● **THE TASK**: Lines from the start of the data through the line containing "mismo mantener el Porsche que a mi" must be given again exactly. Leave the others out.

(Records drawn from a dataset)
+--

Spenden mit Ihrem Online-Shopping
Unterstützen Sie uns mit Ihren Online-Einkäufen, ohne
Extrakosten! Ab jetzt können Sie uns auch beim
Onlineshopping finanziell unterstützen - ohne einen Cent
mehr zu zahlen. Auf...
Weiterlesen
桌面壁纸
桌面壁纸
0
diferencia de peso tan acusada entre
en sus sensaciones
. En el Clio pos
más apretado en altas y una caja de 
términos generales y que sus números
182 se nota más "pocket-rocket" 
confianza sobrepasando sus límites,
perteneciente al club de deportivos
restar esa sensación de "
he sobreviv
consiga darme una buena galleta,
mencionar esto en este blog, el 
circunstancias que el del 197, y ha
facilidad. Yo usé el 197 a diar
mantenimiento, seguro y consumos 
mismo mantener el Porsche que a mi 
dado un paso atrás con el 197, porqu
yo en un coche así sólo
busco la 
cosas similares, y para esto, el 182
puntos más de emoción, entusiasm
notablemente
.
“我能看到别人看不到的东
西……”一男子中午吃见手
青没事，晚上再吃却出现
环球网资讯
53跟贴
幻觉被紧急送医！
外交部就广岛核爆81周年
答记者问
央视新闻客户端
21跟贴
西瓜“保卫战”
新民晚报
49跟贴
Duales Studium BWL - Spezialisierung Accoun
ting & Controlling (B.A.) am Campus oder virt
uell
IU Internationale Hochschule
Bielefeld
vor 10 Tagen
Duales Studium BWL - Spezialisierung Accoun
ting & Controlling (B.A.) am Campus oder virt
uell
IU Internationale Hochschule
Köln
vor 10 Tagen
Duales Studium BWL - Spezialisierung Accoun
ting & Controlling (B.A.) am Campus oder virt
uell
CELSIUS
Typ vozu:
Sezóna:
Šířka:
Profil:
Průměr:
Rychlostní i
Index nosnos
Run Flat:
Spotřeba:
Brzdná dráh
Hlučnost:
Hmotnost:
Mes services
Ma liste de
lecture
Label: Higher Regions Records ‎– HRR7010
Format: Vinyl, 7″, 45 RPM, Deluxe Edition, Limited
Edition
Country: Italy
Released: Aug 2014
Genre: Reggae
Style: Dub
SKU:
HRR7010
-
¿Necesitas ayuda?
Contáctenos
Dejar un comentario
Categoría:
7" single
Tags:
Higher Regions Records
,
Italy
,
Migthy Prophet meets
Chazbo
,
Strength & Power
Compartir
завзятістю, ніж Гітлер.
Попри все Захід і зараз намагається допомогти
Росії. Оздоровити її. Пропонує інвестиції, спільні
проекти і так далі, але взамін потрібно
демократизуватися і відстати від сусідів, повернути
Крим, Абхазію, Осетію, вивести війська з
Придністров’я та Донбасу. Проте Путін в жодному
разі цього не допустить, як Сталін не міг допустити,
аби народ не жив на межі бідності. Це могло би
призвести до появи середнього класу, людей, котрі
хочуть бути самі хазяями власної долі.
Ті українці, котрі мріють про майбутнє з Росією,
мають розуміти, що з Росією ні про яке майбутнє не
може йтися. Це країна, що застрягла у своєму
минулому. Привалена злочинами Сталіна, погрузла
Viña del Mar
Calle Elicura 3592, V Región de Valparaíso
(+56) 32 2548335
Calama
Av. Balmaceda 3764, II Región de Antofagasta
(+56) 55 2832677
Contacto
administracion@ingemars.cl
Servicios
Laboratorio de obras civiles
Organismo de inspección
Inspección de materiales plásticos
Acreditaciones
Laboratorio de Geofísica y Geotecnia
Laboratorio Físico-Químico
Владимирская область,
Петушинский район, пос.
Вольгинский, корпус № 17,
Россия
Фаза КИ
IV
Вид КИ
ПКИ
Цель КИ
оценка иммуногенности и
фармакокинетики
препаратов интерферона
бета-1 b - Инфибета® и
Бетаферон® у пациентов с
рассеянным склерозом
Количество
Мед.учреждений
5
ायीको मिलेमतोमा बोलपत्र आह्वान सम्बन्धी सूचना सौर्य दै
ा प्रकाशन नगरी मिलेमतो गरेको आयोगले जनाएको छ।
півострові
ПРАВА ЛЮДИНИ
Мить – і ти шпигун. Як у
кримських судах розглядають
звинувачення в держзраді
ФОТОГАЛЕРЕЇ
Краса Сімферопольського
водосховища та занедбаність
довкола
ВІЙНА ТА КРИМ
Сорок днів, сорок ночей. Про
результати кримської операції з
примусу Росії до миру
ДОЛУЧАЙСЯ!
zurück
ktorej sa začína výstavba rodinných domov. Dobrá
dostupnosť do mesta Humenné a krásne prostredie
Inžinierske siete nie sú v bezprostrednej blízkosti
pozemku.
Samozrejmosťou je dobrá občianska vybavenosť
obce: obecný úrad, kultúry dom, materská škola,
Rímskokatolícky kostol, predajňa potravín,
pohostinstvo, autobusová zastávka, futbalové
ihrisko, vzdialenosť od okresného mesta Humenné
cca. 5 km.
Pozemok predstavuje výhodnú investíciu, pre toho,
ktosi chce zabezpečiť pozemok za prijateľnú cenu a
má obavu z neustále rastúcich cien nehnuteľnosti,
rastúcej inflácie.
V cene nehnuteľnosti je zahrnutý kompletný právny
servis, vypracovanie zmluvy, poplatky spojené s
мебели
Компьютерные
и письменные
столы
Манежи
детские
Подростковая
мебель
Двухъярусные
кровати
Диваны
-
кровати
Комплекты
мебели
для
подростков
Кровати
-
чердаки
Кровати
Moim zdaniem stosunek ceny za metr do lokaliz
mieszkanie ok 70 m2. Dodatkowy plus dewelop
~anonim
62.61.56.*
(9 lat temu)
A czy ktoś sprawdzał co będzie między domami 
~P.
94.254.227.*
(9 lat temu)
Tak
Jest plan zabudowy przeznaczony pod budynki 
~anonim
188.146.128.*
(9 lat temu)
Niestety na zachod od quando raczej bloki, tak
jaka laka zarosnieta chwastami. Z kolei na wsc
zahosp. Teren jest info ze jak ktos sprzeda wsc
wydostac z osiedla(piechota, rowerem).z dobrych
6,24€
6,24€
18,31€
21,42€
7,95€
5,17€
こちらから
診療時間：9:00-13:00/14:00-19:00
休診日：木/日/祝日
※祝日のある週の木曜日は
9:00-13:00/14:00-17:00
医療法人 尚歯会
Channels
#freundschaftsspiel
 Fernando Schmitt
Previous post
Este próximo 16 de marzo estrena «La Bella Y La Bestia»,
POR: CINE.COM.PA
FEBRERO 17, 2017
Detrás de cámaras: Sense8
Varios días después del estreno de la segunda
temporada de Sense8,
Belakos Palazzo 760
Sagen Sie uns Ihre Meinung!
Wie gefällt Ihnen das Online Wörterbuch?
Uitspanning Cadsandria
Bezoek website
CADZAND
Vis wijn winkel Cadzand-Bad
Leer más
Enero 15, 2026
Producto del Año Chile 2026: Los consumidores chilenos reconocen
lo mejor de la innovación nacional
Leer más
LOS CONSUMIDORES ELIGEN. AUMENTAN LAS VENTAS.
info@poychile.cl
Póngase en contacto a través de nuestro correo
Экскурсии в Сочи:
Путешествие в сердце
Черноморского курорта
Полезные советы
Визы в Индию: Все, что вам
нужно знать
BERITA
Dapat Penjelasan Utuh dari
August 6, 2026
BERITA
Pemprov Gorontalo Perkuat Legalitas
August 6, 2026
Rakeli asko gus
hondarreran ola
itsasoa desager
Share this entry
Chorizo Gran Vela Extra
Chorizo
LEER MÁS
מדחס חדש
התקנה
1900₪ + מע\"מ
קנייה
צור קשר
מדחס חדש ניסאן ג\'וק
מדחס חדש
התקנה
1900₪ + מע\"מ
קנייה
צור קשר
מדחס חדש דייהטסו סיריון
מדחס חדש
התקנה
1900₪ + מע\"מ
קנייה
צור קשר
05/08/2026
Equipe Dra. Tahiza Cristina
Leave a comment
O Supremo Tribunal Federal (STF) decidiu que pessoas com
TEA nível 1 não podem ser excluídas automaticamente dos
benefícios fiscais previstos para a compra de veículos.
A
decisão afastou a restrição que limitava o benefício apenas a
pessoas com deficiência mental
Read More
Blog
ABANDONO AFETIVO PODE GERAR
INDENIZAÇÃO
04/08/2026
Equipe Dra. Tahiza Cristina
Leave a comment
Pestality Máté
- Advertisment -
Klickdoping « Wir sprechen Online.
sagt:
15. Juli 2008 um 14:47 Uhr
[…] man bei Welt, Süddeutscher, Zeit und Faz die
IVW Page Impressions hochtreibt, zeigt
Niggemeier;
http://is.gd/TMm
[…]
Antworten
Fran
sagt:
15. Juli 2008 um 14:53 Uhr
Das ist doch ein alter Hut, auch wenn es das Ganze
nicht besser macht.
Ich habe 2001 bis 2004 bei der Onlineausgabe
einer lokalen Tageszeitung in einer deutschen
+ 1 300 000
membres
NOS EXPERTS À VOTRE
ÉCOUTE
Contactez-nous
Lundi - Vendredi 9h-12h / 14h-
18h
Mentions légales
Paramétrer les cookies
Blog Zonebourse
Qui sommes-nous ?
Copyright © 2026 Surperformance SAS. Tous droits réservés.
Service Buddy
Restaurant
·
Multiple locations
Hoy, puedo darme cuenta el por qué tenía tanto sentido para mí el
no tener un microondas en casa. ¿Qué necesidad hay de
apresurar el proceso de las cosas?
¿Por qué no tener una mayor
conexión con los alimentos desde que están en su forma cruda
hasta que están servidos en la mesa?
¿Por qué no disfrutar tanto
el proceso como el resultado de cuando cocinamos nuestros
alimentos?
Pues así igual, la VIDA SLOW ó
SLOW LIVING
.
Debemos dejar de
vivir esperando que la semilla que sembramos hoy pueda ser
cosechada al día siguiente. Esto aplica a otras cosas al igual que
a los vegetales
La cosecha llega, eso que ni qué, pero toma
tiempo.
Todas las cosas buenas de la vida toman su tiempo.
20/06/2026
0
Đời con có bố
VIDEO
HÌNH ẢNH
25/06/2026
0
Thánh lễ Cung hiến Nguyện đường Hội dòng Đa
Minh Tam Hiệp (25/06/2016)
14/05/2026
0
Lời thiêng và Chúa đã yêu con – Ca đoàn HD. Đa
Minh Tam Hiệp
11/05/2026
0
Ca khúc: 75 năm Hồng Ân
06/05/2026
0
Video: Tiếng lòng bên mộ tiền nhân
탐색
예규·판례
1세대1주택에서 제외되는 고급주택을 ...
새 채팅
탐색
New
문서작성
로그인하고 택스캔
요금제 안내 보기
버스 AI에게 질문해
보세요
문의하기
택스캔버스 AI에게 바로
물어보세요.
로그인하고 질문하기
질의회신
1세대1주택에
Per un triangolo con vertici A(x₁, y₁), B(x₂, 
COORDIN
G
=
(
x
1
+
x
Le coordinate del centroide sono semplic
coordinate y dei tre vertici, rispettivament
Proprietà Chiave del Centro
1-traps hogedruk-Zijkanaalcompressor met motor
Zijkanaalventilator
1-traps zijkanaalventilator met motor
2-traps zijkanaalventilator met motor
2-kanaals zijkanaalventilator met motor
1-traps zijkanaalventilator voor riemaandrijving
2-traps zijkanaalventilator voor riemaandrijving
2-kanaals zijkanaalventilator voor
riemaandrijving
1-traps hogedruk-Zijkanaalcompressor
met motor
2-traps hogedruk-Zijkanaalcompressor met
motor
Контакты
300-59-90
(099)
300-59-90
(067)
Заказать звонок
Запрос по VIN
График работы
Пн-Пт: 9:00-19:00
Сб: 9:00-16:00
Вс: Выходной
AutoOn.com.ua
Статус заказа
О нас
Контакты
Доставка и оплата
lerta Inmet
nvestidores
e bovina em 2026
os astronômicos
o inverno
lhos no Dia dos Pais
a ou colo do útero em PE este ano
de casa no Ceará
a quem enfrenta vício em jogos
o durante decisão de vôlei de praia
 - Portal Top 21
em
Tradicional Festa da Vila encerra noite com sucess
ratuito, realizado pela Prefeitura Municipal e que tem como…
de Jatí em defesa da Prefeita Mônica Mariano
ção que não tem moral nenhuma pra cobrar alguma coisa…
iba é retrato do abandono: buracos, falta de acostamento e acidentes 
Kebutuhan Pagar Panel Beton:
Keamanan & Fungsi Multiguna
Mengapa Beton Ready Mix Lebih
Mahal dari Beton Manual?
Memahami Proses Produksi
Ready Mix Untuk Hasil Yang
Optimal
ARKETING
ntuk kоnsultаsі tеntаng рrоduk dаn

+--

● **YOUR RESPONSE**:
Spenden mit Ihrem Online-Shopping
Unterstützen Sie uns mit Ihren Online-Einkäufen, ohne
Extrakosten! Ab jetzt können Sie uns auch beim
Onlineshopping finanziell unterstützen - ohne einen Cent
mehr zu zahlen. Auf...
Weiterlesen
桌面壁纸
桌面壁纸
0
diferencia de peso tan acusada entre
en sus sensaciones
. En el Clio pos
más apretado en altas y una caja de 
términos generales y que sus números
182 se nota más "pocket-rocket" 
confianza sobrepasando sus límites,
perteneciente al club de deportivos
restar esa sensación de "
he sobreviv
consiga darme una buena galleta,
mencionar esto en este blog, el 
circunstancias que el del 197, y ha
facilidad. Yo usé el 197 a diar
mantenimiento, seguro y consumos 
mismo mantener el Porsche que a mi 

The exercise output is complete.